• [ABOUT THIS EXERCISE]:
Print all the records below, word for word and in full.

START RECORDS FOR THE EXERCISE

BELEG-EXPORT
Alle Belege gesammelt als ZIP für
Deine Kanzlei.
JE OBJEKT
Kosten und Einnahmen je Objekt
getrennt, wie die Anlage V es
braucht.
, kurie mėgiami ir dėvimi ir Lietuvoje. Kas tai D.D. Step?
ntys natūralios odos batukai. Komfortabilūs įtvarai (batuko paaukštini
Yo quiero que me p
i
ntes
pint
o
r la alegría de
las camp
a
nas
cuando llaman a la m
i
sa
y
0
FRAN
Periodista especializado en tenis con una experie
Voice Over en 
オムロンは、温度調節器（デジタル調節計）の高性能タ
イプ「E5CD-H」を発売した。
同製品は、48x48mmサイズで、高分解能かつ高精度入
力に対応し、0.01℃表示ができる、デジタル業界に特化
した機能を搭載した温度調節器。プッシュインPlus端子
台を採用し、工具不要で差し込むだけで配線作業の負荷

END RECORDS FOR THE EXERCISE

• [WRITTEN ANSWER]:
BELEG-EXPORT
Alle Belege gesammelt als ZIP für
Deine Kanzlei.
JE OBJEKT
Kosten und Einnahmen je Objekt
getrennt, wie die Anlage V es
braucht.
, kurie mėgiami ir dėvimi ir Lietuvoje. Kas tai D.D. Step?
ntys natūralios odos batukai. Komfortabilūs įtvarai (batuko paaukštini
Yo quiero que me p
i
ntes
pint
o
r la alegría de
las camp
a
nas
cuando llaman a la m
i
sa
y
0
FRAN
Periodista especializado en tenis con una experie
Voice Over en 
オムロンは、温度調節器（デジタル調節計）の高性能タ
イプ「E5CD-H」を発売した。
同製品は、48x48mmサイズで、高分解能かつ高精度入
力に対応し、0.01℃表示ができる、デジタル業界に特化
した機能を搭載した温度調節器。プッシュインPlus端子
台を採用し、工具不要で差し込むだけで配線作業の負荷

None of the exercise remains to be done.